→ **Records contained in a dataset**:
•••
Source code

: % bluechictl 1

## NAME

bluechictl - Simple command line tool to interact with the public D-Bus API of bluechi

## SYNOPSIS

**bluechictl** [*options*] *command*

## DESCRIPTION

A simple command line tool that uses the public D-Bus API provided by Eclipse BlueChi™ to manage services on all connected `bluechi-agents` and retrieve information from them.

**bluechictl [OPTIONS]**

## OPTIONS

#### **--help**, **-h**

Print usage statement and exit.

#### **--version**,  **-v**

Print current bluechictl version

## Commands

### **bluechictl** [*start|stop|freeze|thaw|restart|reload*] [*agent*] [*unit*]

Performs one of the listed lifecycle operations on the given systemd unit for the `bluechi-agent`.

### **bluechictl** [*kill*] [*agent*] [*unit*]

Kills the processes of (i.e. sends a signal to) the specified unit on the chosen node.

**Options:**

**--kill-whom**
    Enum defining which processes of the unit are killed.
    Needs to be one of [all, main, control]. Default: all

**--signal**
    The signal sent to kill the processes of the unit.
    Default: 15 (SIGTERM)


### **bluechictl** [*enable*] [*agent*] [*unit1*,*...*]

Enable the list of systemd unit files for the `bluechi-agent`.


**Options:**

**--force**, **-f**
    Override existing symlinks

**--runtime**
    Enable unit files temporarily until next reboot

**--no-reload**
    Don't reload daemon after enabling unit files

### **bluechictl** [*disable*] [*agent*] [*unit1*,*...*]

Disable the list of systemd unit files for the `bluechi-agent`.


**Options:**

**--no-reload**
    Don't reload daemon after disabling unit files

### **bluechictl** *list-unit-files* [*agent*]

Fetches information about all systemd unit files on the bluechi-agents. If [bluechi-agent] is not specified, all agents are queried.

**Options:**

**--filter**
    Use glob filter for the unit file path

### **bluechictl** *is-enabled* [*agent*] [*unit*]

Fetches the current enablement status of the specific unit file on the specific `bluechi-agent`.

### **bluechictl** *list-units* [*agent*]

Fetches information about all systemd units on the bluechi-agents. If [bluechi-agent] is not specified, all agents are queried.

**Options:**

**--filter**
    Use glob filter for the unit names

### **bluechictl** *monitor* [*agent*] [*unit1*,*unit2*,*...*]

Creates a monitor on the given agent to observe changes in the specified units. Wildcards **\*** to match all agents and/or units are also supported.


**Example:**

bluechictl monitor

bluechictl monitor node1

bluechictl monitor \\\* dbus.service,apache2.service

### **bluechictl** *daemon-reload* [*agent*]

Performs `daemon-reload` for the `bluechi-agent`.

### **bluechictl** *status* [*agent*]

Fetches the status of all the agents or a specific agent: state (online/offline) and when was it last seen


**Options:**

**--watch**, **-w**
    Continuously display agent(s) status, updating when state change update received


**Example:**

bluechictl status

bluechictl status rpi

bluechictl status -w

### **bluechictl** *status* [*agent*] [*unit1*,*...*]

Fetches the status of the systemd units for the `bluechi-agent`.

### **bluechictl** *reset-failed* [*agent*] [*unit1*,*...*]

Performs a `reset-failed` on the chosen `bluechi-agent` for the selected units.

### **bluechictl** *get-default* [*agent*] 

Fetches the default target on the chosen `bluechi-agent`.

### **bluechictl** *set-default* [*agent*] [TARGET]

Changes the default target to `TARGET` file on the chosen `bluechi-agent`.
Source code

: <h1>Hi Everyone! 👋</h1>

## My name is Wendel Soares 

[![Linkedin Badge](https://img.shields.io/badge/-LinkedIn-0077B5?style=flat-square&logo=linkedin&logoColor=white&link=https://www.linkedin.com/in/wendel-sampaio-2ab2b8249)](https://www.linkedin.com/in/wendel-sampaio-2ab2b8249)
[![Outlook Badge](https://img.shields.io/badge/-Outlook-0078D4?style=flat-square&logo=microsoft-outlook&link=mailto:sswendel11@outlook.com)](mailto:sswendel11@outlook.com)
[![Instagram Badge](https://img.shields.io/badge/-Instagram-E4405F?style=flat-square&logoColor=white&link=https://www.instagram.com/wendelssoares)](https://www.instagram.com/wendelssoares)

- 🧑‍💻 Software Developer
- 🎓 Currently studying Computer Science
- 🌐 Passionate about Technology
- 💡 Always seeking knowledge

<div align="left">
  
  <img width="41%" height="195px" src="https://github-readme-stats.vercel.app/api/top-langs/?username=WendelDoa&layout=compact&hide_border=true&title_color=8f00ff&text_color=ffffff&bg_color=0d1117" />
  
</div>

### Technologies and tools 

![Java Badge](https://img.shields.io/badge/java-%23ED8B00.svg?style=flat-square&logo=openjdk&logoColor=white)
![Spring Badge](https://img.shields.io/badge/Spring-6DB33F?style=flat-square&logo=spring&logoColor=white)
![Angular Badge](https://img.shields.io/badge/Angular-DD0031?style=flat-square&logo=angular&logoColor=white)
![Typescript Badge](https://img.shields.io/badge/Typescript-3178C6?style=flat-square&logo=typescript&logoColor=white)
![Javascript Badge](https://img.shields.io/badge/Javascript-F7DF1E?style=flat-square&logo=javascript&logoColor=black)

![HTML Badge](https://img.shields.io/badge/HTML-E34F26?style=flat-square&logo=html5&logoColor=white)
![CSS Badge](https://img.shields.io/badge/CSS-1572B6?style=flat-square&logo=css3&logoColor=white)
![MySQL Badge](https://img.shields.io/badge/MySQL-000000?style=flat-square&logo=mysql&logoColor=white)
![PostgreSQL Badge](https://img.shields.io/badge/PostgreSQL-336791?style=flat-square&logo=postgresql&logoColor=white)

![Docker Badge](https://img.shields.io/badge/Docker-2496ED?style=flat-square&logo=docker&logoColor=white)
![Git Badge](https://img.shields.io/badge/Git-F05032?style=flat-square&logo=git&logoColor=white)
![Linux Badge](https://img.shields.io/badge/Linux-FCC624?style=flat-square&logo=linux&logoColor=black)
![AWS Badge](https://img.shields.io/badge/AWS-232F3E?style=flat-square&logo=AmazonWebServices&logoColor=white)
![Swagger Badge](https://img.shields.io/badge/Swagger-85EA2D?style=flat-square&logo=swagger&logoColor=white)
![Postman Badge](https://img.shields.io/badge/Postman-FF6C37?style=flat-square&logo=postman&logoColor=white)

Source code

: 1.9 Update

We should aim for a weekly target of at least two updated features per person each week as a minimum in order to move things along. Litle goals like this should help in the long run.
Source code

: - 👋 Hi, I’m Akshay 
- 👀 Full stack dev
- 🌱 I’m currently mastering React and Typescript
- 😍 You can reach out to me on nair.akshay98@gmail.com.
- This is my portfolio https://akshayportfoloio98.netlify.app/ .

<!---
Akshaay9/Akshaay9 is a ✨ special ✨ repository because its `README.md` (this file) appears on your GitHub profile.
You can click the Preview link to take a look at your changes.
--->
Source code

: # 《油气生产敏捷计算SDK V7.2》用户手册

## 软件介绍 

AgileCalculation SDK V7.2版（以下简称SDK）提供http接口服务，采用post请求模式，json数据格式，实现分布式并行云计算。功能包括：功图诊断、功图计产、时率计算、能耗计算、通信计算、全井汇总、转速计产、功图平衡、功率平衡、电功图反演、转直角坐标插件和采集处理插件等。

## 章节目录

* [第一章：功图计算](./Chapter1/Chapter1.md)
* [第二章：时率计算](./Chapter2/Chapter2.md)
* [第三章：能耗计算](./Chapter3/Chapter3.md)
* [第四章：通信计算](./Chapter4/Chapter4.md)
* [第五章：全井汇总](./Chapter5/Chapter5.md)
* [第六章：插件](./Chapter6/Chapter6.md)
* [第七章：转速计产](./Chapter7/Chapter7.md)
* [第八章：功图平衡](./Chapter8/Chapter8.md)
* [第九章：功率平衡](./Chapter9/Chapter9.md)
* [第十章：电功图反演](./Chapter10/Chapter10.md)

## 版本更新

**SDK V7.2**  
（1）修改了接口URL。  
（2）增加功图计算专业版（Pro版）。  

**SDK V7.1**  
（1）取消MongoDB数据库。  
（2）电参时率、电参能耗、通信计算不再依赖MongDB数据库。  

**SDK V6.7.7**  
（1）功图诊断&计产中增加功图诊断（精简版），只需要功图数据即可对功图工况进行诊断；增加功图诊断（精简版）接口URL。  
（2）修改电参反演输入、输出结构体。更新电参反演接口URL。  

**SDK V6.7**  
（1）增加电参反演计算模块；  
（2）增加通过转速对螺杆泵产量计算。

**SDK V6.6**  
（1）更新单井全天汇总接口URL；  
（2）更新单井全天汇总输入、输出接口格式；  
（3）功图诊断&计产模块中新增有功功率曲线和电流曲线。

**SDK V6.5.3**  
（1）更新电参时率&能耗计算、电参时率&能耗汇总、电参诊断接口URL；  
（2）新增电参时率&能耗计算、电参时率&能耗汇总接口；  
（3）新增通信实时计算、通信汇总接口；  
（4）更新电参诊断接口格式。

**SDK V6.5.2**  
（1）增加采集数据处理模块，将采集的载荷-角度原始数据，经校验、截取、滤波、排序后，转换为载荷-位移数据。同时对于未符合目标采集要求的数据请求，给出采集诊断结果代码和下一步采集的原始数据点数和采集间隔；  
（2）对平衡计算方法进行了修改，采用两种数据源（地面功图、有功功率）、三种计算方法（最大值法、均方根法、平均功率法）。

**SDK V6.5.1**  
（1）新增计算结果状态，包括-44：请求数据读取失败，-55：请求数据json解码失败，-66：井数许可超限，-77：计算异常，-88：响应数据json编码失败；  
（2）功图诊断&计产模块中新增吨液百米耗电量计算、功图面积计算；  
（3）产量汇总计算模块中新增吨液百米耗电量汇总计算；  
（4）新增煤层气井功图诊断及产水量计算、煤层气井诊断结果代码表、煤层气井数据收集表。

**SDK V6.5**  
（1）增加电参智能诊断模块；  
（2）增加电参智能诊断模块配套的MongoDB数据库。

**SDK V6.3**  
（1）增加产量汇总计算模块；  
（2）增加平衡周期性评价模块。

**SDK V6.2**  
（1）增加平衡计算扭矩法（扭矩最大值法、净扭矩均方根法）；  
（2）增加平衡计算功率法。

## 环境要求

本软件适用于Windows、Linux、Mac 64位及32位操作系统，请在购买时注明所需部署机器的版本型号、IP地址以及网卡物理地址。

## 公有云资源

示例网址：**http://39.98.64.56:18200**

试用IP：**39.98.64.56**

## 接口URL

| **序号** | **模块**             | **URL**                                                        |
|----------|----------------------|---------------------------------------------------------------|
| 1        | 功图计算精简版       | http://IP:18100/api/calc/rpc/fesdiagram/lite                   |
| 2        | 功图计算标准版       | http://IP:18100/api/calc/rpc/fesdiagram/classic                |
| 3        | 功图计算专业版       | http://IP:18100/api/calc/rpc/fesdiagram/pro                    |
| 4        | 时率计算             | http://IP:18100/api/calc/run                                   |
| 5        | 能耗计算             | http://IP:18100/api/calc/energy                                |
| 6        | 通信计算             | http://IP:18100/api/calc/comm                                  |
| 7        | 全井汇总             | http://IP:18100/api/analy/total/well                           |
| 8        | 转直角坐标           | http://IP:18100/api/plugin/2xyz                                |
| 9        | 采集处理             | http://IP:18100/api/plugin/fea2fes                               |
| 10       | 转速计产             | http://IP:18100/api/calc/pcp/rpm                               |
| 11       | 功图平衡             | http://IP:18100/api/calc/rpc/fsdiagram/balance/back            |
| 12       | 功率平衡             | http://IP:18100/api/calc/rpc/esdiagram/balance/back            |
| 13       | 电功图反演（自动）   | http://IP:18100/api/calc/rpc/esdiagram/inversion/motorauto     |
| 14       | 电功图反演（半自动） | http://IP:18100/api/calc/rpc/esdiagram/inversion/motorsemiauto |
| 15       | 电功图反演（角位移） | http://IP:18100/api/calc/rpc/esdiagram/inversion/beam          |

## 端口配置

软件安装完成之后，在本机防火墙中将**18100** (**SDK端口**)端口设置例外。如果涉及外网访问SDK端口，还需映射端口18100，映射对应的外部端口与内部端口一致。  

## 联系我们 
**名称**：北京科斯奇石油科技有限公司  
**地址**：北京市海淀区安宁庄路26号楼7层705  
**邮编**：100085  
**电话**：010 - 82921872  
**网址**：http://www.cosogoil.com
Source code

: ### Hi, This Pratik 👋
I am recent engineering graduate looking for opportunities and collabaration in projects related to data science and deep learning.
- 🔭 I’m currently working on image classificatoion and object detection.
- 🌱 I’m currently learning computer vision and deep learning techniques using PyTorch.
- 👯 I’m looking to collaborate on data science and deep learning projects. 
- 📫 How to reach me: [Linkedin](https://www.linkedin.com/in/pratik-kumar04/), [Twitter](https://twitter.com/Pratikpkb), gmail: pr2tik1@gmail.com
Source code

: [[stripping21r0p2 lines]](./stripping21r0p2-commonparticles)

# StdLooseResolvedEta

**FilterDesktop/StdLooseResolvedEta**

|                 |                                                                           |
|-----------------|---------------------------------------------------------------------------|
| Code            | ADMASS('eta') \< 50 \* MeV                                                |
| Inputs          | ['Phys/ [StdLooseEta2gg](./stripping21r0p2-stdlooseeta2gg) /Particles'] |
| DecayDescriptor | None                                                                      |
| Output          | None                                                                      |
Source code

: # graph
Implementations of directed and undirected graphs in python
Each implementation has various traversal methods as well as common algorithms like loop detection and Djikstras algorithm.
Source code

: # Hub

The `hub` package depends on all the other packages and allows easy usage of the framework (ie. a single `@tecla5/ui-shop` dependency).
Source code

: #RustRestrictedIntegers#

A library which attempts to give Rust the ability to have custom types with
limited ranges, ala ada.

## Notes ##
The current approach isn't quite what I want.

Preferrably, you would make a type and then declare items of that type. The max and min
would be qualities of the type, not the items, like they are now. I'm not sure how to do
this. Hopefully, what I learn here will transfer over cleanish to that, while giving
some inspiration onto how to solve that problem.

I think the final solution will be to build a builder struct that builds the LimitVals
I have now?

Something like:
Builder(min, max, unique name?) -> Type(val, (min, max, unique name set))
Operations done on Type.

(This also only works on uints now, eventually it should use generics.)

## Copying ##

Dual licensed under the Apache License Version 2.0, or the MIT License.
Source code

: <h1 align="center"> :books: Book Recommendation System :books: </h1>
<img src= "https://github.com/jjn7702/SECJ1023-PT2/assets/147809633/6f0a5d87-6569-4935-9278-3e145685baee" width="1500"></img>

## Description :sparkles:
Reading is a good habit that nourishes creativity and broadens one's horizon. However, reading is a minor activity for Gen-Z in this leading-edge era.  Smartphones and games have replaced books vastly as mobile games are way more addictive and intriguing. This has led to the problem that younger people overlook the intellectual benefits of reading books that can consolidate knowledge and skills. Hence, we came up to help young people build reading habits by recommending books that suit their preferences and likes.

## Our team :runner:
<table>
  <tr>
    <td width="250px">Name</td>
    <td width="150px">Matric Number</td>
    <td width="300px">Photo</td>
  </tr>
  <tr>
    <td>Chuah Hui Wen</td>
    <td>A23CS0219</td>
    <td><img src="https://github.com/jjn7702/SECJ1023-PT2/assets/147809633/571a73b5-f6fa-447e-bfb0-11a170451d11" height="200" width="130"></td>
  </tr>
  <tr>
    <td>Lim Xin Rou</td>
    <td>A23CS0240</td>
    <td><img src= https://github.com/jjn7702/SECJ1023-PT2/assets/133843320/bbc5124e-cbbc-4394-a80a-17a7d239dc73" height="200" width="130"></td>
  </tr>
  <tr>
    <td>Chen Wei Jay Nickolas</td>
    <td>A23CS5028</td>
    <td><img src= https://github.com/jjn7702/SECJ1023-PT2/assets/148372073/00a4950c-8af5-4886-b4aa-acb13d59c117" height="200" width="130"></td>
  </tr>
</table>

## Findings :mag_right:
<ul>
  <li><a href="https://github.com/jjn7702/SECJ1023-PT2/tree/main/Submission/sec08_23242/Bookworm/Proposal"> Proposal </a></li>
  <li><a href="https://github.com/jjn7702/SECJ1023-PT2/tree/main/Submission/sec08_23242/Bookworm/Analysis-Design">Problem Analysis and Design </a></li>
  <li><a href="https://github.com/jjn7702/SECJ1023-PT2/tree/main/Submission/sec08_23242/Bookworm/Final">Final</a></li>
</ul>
•••
→ **TASK GOAL**: Among the records, count every line where "align" appears. Reply with the total alone.

→ **TASK RESULT**: 2